By contrast, the foundational tenet of the reproductive justice movement is that people should have the ability to decide if and how they want to become parents. This freedom cannot be separated from a whole host of other concerns—not merely abortion access, but childcare, health care, education, safety, and the financial ability to choose how you want to live your life. This is also the reason that radical feminists in the 1960s and ’70s, in pushing for free abortion on demand, simultaneously argued for the need for free, universal childcare, as well as the redistribution of wealth, and why the National Welfare Rights Organization, which some have described as the “largest Black feminist organization in U.S. history,” called for a guaranteed income.

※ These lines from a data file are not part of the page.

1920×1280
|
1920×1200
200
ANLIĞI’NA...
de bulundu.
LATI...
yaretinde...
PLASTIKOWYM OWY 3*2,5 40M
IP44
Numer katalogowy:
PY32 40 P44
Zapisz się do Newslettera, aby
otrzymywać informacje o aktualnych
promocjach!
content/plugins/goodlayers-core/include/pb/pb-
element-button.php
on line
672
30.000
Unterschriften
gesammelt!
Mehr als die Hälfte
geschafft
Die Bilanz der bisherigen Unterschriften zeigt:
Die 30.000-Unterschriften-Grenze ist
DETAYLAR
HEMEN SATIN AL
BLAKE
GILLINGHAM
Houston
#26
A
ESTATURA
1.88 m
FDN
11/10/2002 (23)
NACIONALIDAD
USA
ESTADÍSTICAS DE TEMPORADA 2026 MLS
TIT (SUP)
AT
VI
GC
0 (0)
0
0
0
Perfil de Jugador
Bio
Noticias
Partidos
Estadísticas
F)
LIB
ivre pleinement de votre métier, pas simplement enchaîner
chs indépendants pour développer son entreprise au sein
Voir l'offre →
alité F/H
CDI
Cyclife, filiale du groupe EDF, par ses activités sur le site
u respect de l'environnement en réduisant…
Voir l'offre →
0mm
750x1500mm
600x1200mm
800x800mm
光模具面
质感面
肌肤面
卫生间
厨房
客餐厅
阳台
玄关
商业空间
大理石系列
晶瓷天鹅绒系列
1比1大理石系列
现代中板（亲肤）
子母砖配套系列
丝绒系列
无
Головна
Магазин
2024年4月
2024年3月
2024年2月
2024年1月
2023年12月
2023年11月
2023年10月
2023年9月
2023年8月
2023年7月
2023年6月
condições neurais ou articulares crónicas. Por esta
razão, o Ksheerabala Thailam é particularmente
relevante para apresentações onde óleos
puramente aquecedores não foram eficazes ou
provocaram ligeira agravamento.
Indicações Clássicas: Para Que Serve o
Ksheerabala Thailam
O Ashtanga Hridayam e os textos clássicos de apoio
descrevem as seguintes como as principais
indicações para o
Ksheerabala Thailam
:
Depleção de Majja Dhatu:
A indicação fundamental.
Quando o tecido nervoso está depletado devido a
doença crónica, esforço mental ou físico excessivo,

One can see a diluted echo of these ideas in the Democrats’ Build Back Better bill recently passed by the House and now on its way to the Senate. If passed in its current form, the bill would pour federal funds into making childcare, as well as universal pre-K programs, more affordable and would also extend the expanded child tax credit for another year. For all of the valid questions about how all of this will be implemented, and criticism of how the bill has been weakened, passage of the Build Back Better legislation would represent what childcare expert Elliot Haspel called “arguably the greatest victory for American families in several generations.” One might wonder what Schlackman and the other evangelical women who cloak their anti-abortion views under the guise of supporting women think about these proposals that would materially help millions of families—families that include a whole lot of people who have had abortions.